§ **Task**
Set down, please, exactly the lines below that run from the line with "enhances Elementor’s built-in" to the line with "Native clipboard compatibility", both lines included.

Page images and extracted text
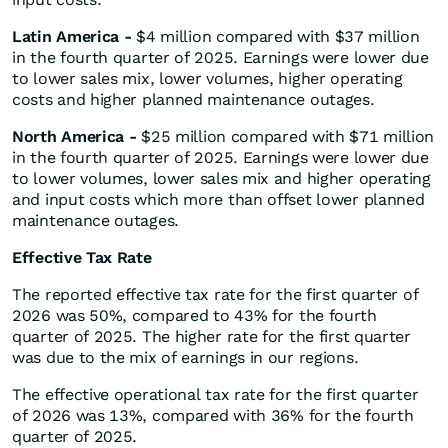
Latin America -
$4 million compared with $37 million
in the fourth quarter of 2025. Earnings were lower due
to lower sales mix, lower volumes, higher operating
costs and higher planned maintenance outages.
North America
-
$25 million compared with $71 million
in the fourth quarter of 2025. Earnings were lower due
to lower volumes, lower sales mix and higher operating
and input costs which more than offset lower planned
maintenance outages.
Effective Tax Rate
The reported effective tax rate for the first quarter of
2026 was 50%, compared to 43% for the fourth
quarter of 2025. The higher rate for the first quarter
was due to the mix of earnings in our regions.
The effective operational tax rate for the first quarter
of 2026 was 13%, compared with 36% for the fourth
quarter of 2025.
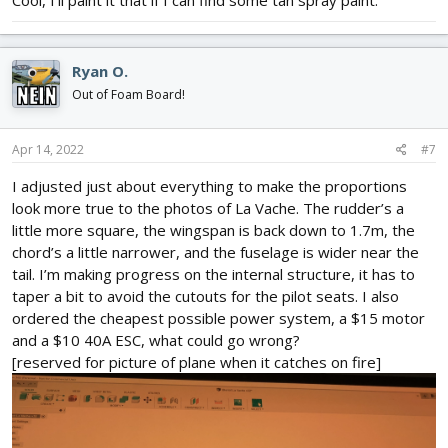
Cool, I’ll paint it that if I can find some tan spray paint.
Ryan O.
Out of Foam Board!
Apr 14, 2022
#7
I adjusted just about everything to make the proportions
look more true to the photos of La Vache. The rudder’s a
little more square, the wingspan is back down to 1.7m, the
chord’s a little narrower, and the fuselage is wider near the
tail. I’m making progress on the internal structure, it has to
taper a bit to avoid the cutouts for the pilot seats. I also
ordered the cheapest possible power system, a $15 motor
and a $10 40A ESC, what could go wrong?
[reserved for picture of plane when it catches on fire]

...

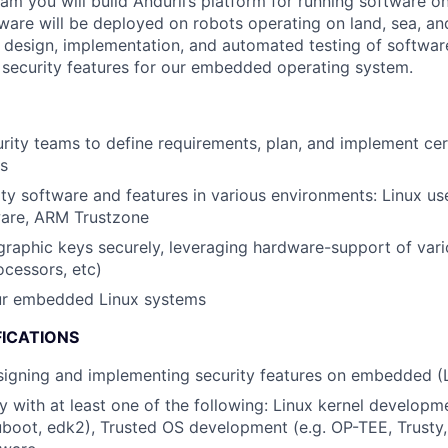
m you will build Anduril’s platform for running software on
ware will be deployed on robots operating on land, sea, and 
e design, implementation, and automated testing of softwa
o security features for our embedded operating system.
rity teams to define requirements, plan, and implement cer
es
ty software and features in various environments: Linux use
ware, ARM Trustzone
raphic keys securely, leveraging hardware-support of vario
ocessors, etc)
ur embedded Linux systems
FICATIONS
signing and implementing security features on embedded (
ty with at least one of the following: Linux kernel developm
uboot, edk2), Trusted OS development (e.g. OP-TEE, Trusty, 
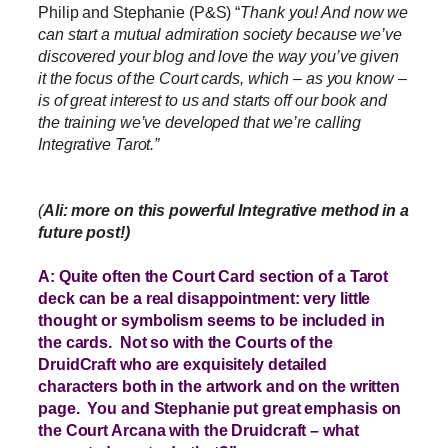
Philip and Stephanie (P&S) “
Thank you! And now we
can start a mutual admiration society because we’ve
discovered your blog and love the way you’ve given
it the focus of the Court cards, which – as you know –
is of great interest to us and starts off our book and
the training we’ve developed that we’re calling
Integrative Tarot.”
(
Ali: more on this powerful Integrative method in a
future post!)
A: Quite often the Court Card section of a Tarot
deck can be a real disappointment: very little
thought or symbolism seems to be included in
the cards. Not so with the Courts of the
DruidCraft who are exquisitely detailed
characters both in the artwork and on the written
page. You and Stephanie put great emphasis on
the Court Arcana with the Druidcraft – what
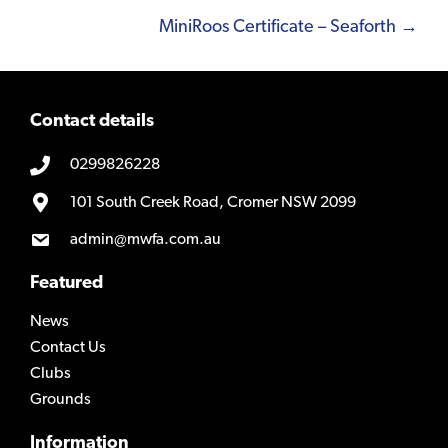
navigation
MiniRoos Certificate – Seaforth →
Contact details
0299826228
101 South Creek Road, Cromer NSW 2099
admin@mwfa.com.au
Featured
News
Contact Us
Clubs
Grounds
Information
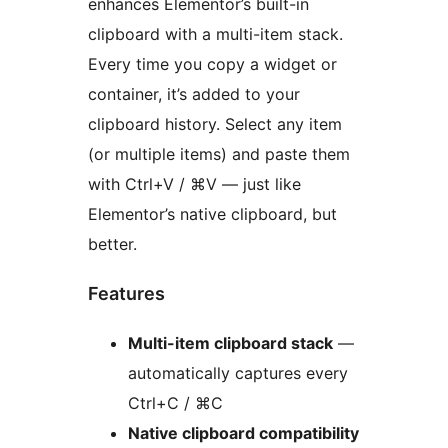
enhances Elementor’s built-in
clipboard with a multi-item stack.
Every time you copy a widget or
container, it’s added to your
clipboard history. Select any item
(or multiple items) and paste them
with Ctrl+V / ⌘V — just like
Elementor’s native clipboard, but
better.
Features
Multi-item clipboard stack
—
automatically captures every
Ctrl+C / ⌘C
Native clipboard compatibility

§ **Exercise output**
enhances Elementor’s built-in
clipboard with a multi-item stack.
Every time you copy a widget or
container, it’s added to your
clipboard history. Select any item
(or multiple items) and paste them
with Ctrl+V / ⌘V — just like
Elementor’s native clipboard, but
better.
Features
Multi-item clipboard stack
—
automatically captures every
Ctrl+C / ⌘C
Native clipboard compatibility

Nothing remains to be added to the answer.